Desde hace unas semanas se puede seguir en la televisión la miniserie El gatopardo. Para los que vimos la película dirigida por Luchino Visconti, Il Gattopardo, la doble “t” revela algo intransferible: la visión estética del director que era un conocedor profundo de la Edad Media y del Renacimiento; por otra parte, Visconti había cambiado su visión política, despreciaba el fascismo y rechazaba con mayor énfasis aún al nazismo, que nunca lo atrajo, salvo por el esteticismo.

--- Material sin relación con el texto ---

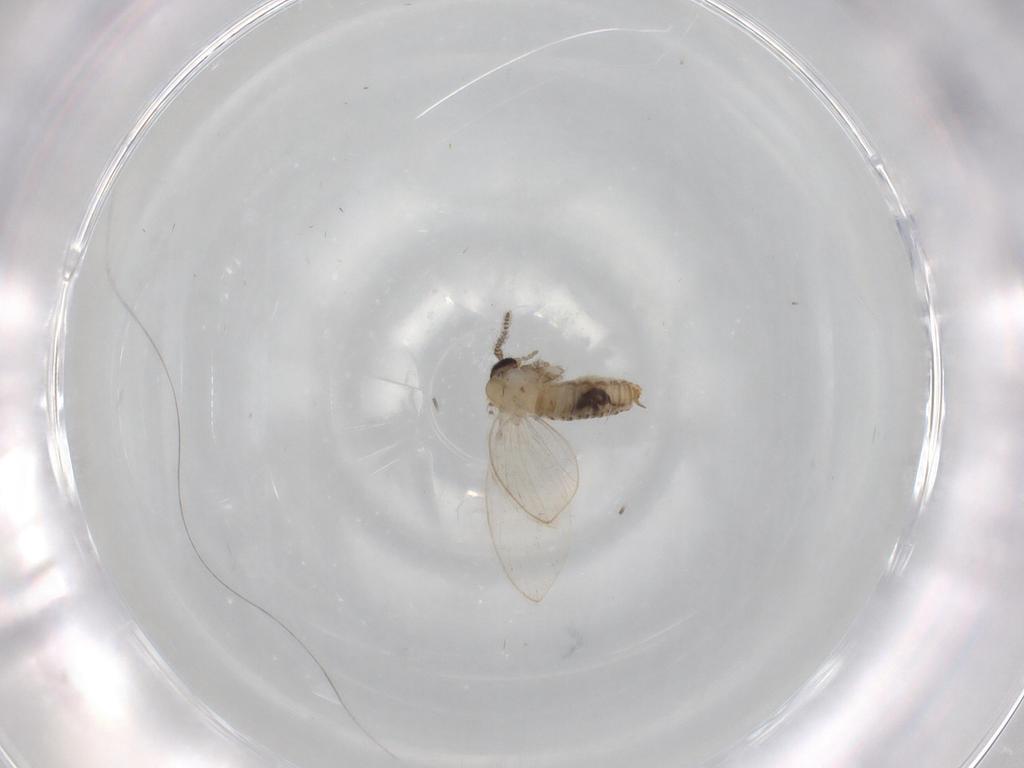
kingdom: Animalia
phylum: Arthropoda
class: Insecta
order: Diptera
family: Psychodidae
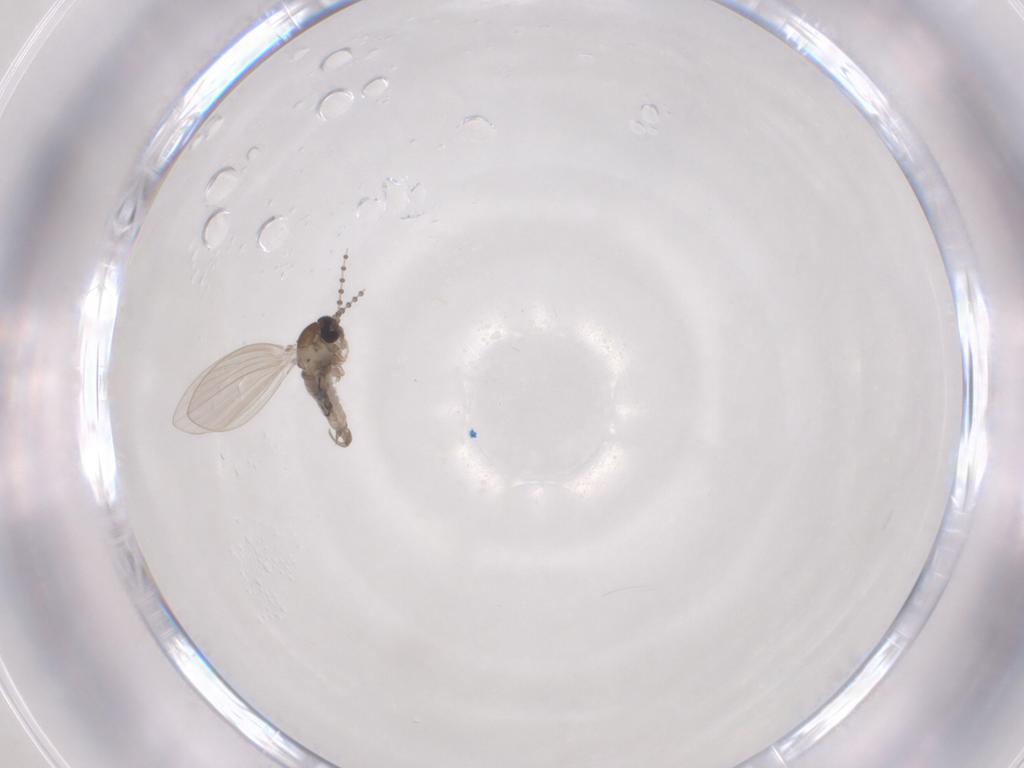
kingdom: Animalia
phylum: Arthropoda
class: Insecta
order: Diptera
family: Psychodidae
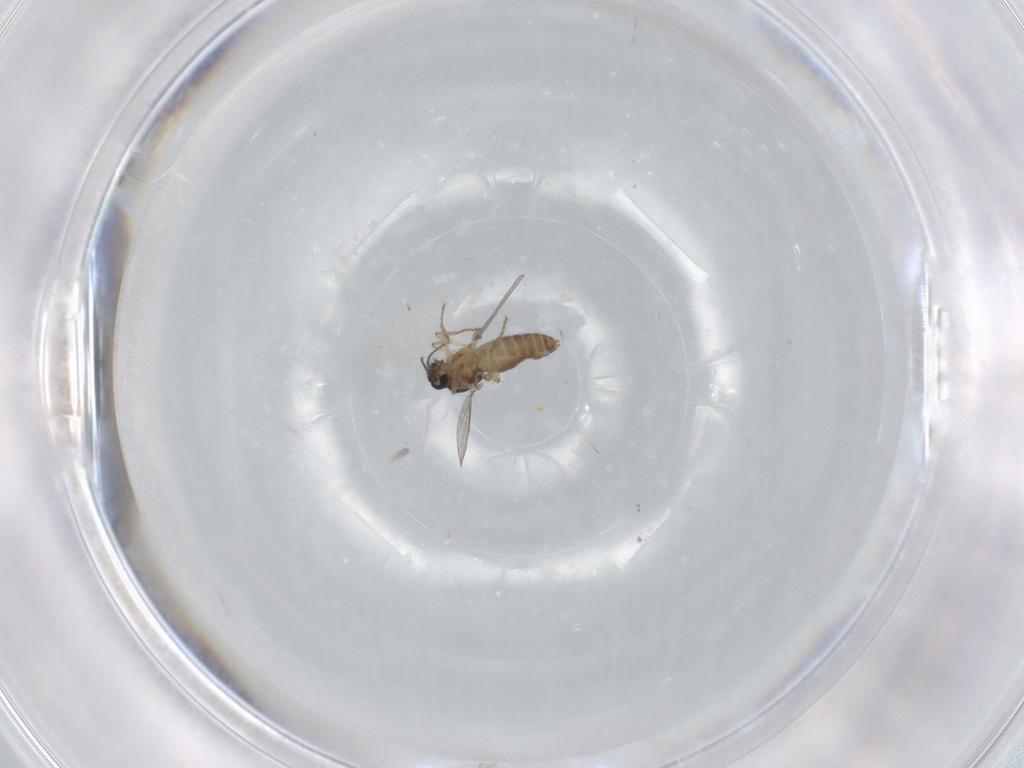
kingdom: Animalia
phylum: Arthropoda
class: Insecta
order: Diptera
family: Ceratopogonidae
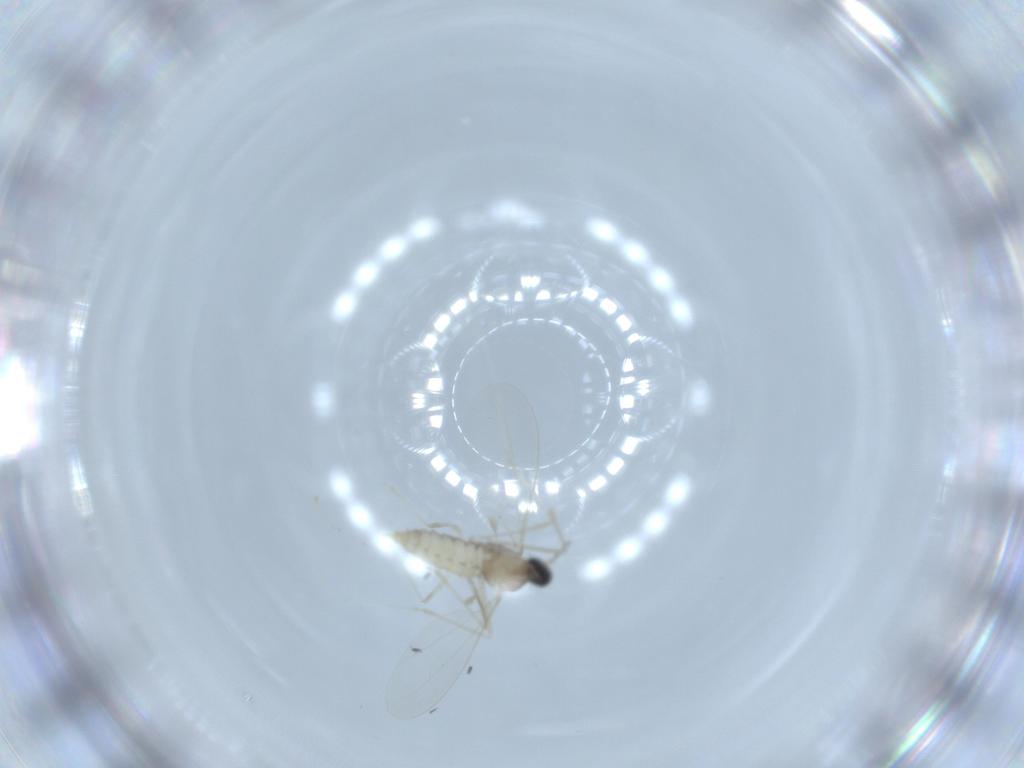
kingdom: Animalia
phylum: Arthropoda
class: Insecta
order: Diptera
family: Cecidomyiidae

Del mismo modo que muchos intelectuales ateos o agnósticos terminan por convertirse al catolicismo, otros lo hacen por el atractivo estético, por la belleza de las catedrales, los cuadros, las esculturas: esos tesoros doblegaban a los exmilitantes.
El escenario teatral era un imán que, desde chico, hipnotizaba a Luchino Visconti. El libro de Giuseppe Tomasi di Lampedusa tenía una densidad social y política que conquistaba a sus lectores. La famosa frase “Todo debe cambiar para que nada cambie” era un programa que tentaba a los gatopardos, a los ricos y cínicos señores que sabían cómo envolver a sus seguidores, ya se tratara de caudillos feudales o de meros arribistas. En la elección de actores, Visconti no se equivocó. Burt Lancaster, el Gattopardo, por momentos, se desesperaba porque no había estado nunca con alguien así y quería un modelo para inspirarse. Un asistente le dijo: “No se preocupe. El Gattopardo es Visconti. Sólo tiene que estudiar sus movimientos, sus miradas, el modo en que se dirige a quienes lo rodean”.

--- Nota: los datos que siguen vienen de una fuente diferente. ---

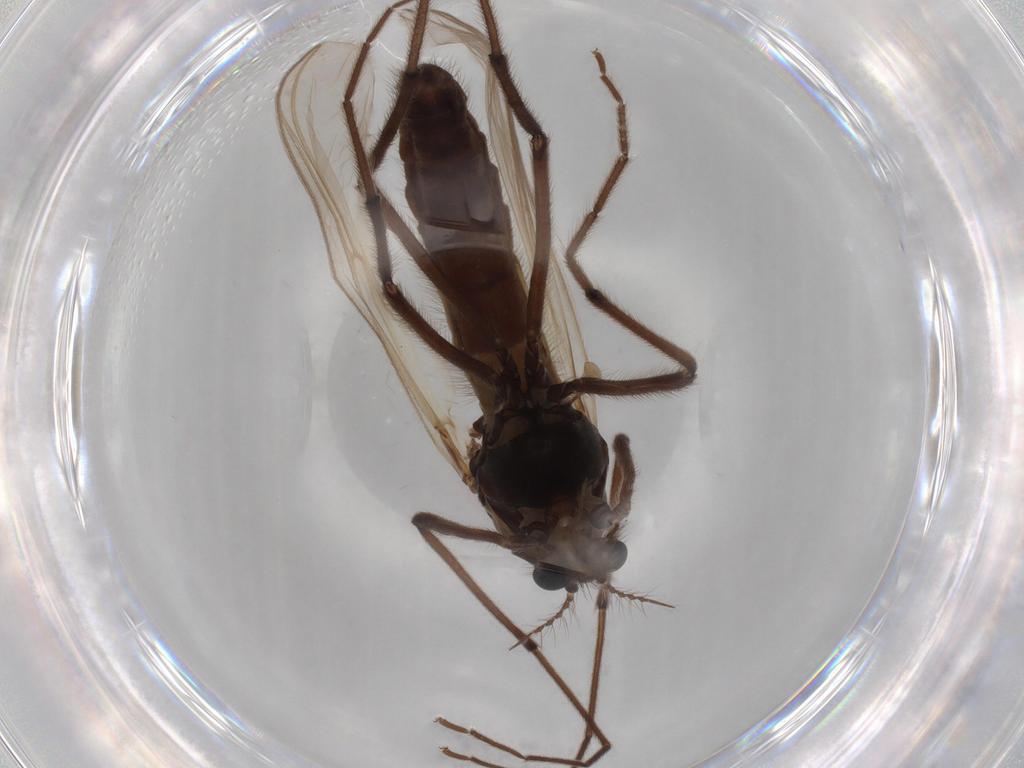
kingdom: Animalia
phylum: Arthropoda
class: Insecta
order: Diptera
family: Chironomidae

A medida que avanzaba la filmación, los intérpretes devenían el personaje. El caso más evidente era el del príncipe de Salinas, es decir el de Lancaster. Visconti respiraba con el énfasis de un gran señor que dominaba la ciudad de Milán. Podía dar órdenes en silencio y mostrar a sus actores cómo debían reaccionar frente a él. El “príncipe Burt” comprendió que si él era el líder de una dinastía, la tierra, las casas, los palacios eran suyos. Con las elecciones de objetos, de la iluminación, Visconti no se equivocó. Es más, cada mesa, cada silla, era una lección que daba a sus personajes. Burt se había adueñado por fin del espacio que lo rodeaba, y lo mismo hizo con las sillas y los lugares que asignaba en el almuerzo o a la noche. Los actores, los sastres, los técnicos terminaron por adelantarse a las intenciones de Visconti. Cuando veían la satisfacción de ese formidable maestro, sus discípulos le respondían con adustez porque Visconti detestaba la adulación.

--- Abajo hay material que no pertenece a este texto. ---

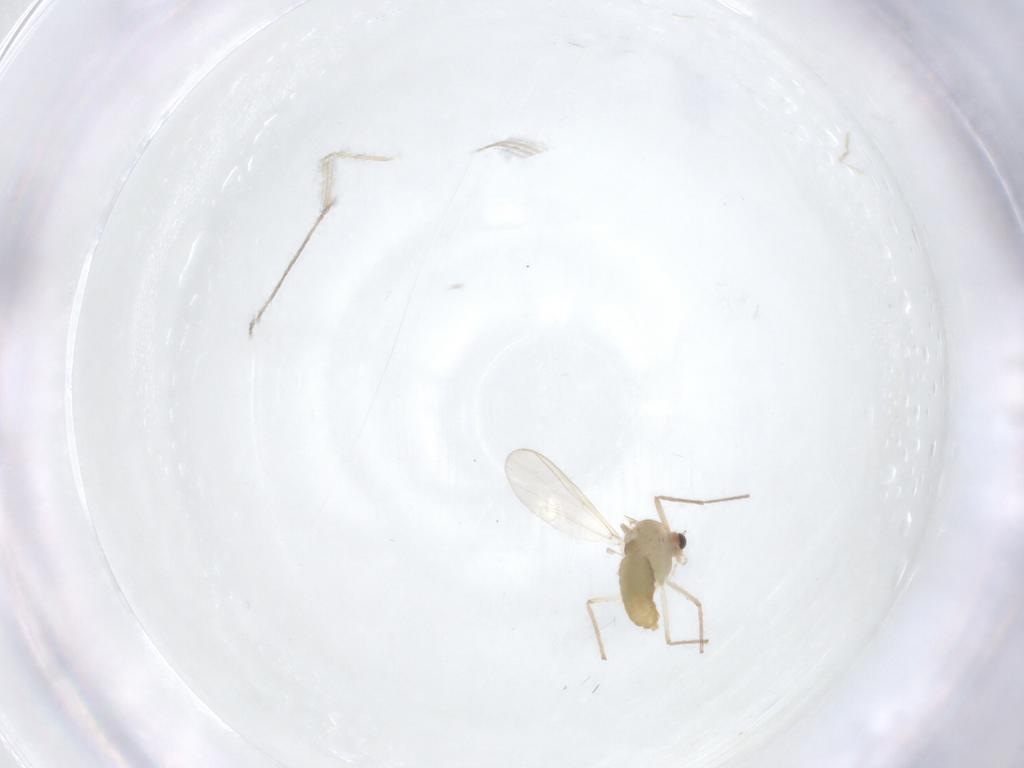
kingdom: Animalia
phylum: Arthropoda
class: Insecta
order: Diptera
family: Chironomidae
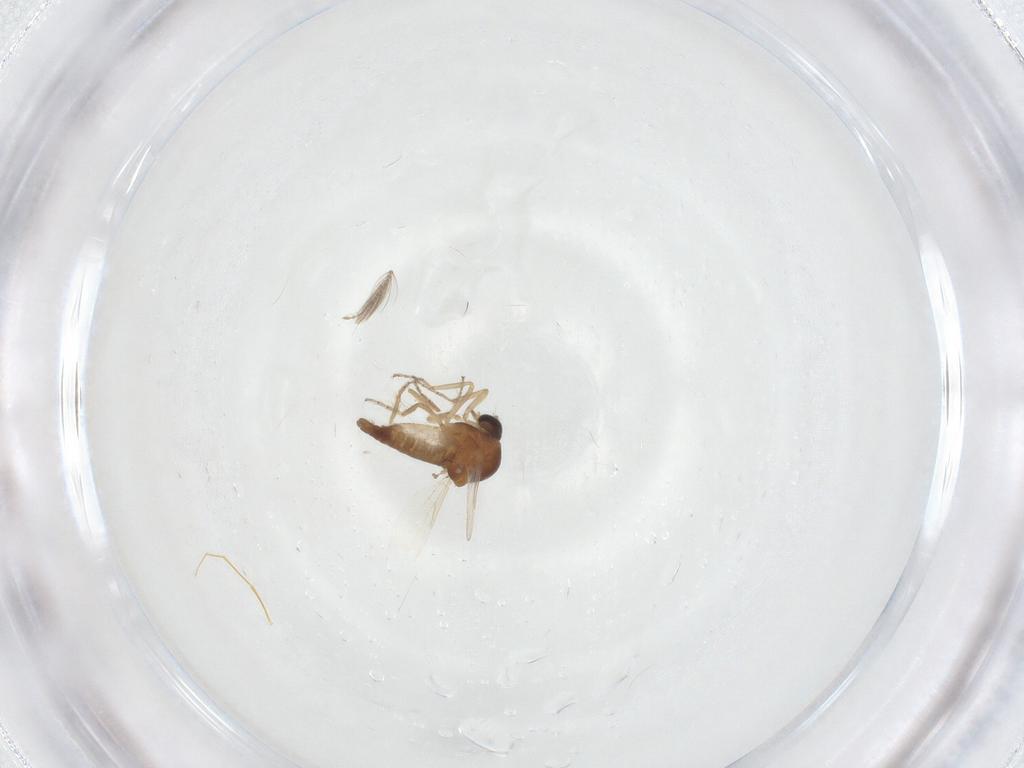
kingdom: Animalia
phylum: Arthropoda
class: Insecta
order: Diptera
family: Ceratopogonidae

La serie que se ve en Netflix sigue la narración del libro y del director, pero hay algo muy importante, en Il Gattopardo Visconti cortó el final del libro. Lo mismo ocurre en la serie, aunque en menor medida. Se habla de la vida de las hijas del príncipe, de la muerte del perro del príncipe y también de la muerte de su amo. Solamente Tancredi, el sobrino de Don Fabrizio, el imponente príncipe, y Angela Sedara, la bella y riquísima mujer de Tancredi, ennoblecida por la boda, tienen un destino brillante. Se habla de esa descendencia casi en secreto. El perro del príncipe, convertido en una momia canina, fue echado por la ventana, y se vio cómo su silueta se iba desarmando a medida que se acercaba a la tierra siciliana. Lo que quedaba del mundo de los gatopardos era un polvillo dorado por el sol. David Gilmour escribió y publicó El último Gatopardo. Vida de Giuseppe di Lampedusa (Siruela). En esa estupenda biografía, el autor se atrevió a decir lo que muchos no osaron. “Mucha gente quería saber por qué un movimiento nacional supuestamente heroico había llevado a Italia al desastre colonial, al despoblamiento del sur, a Mussolini y a verse envuelta en dos guerras mundiales.”
Y un poco más adelante, agregó: “En resumen, al desacreditar a los héroes del pasado, el Gatopardo consiguió explicar la aparición de delincuentes más recientes”.